In 2001, most Virginia localities were competitive. In 2021, most weren’t.
In 67 of the state’s 134 localities in 2001, the winning candidate took no more than 55% of the vote.
By 2021, only 21 of the state’s 133 localities (Bedford had reverted to town status by then) were that close.
In 2001, only three localities saw a candidate take 70% or more of the vote and in only one of those did that candidate top 80%: Warner took 82% in Petersburg.
By 2021, there were 50 localities where a candidate won 70% or more of the vote and in 15 of those the winning candidate took 80% or more, with Scott County topping the list. It voted 86.9% for Youngkin, just ahead of Tazewell County with 86.6%.
In 2001, both the Northern Virginia suburbs and Southwest Virginia were competitive. Now, neither region is. The question now isn’t which candidate wins there, but by how much — and how the turnout is.
That kind of monochromatic voting makes it easier for politicians to gerrymander districts — as Democrats now want to do in Virginia.
That’s because a quarter-century ago both parties’ supporters were scattered across the state. Now they’re packed into certain places. In the case of Republicans, who are now on the chopping block, their vote is concentrated in rural areas, particularly Southwest Virginia and the Shenandoah Valley.
That makes it easy to either pack other Republicans into districts there, which makes other districts more favorable to Democrats:

Or, Democratic map-makers could carve up the Shenandoah Valley and “bury” its Republican voters into districts dominated by Democratic voters elsewhere.

Only Southwest Virginia west of Radford is immune to gerrymandering because those counties are so Republican, and there’s really nowhere else for Democratic mapmakers to put them. There is simply no way to draw a competitive district in Southwest Virginia, much less a Democratic one.
Whoever approves the maps ultimately has to bear the responsibility for gerrymandering, but voters are not guiltless here. If they were more inclined to being swing voters, it would be harder for each party to gerrymander them because the results would be too unpredictable.
Consider this little historical experiment.

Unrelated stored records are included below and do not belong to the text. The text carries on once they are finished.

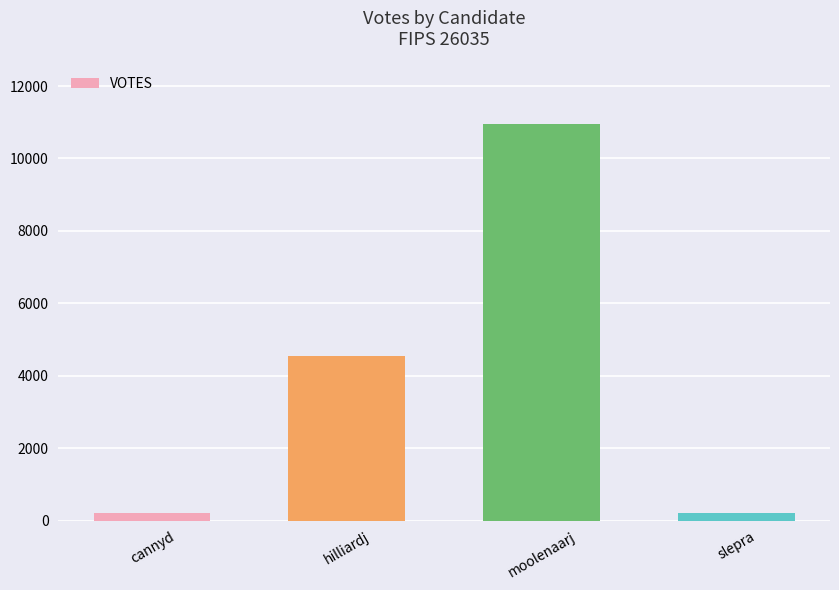

What value does the data have at moolenaarj?

10958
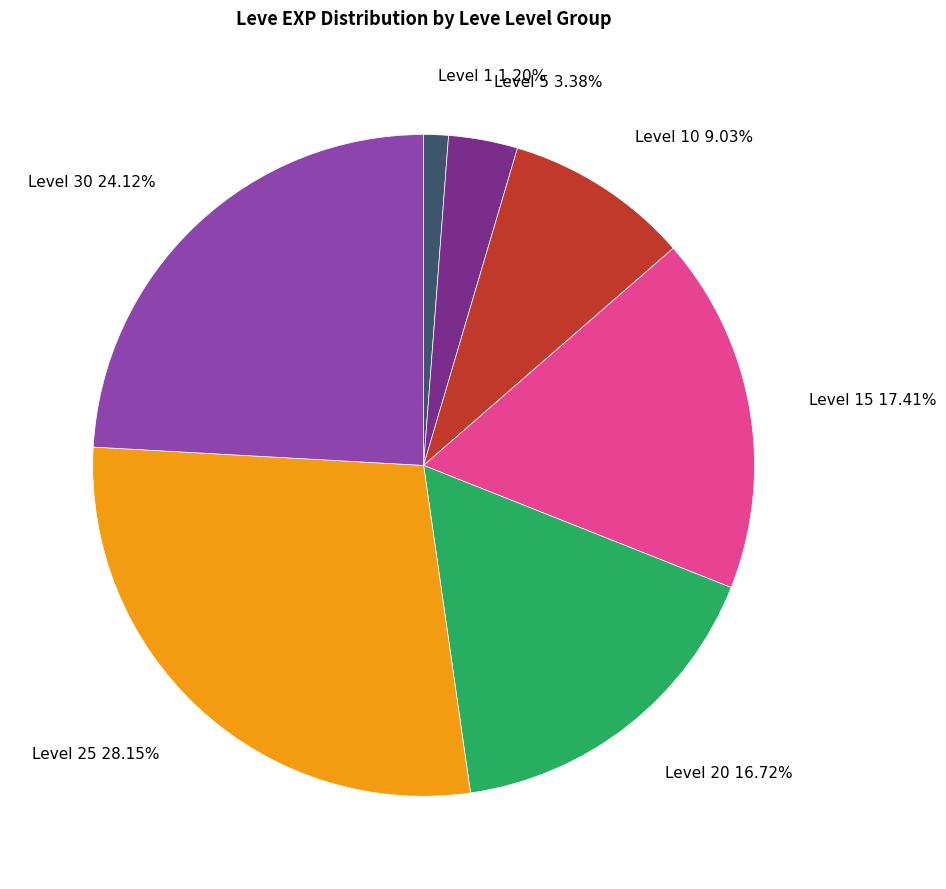

Which category has the biggest portion of the pie?

Level 25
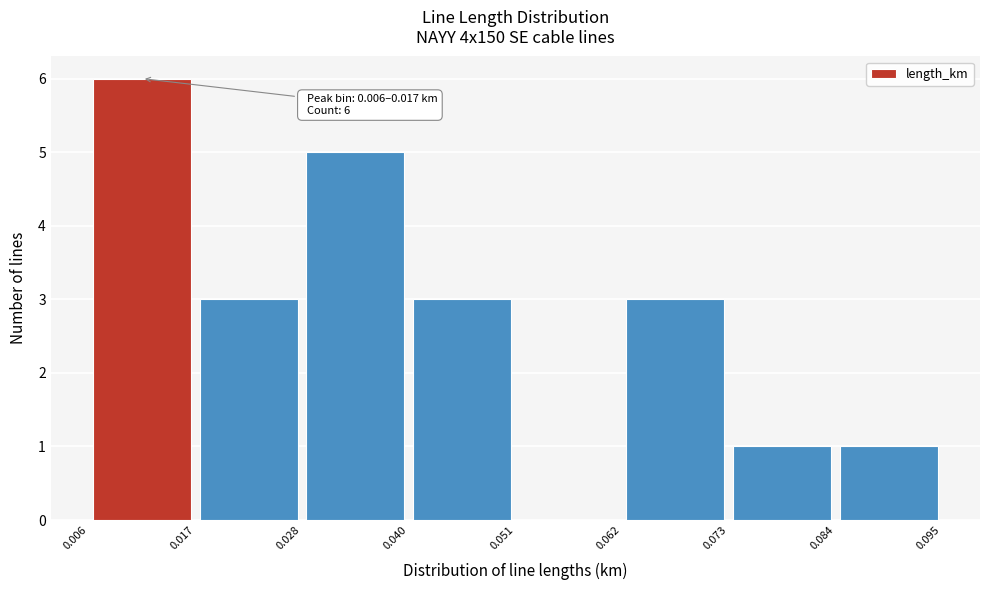

Which range on the x-axis has the tallest bar?

0.006 to 0.017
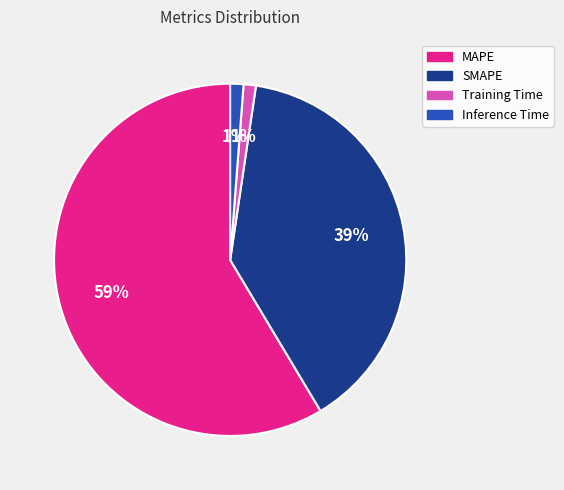

To the nearest percent, what percentage of the pie is Training Time?

1%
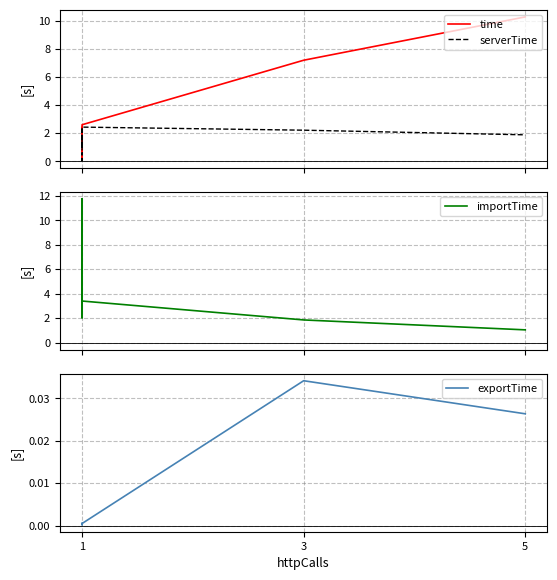

Which has a higher value, 1 or 1?

1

In the most recent congressional election, Republican Morgan Griffith won the 9th District in Southwest Virginia with 72.5% of the vote. That’s not just the most Republican congressional district in the state, it’s the most lopsided of any of our congressional districts (although the 8th District in Northern Virginia now held by Democrat Don Beyer comes close). I took the 2001 gubernatorial results and applied them to the current map of the 9th District. Using those results, the Democratic candidate won with 52.7% of the vote — almost exactly what Warner won by statewide that year. Put another way, in 2001, the 9th District was almost a perfect microcosm of the state at large. Now it’s not.
In 2001, Fairfax County, Loudoun County and Prince William County were all competitive — with the former voting 54.5% Democratic and the latter two Republican, with vote shares of 53.4% and 52.4%. Now all three are Democratic bastions.
While there are no official maps of how Virginia Democrats would like to draw new lines, many of the unofficial maps making the rounds show gerrymandered districts that might well have been competitive a quarter-century ago.
If Republicans could still win in Northern Virginia the way they used to, and if Democrats were still competitive in rural areas the way they once were, it would be harder for either party to gerrymander. If Democrats manage to pull off this constitutional amendment to restore partisan gerrymandering to Virginia, they will have to own that, in political terms (and some might own it proudly). Ultimately, though, voters are their enablers because this would be far more difficult without the realignment we’ve seen this century. William Shakespeare explained this long ago in his play “Julius Caesar,” where Cassius says: “The fault, dear Brutus, is not in our stars, but in ourselves.”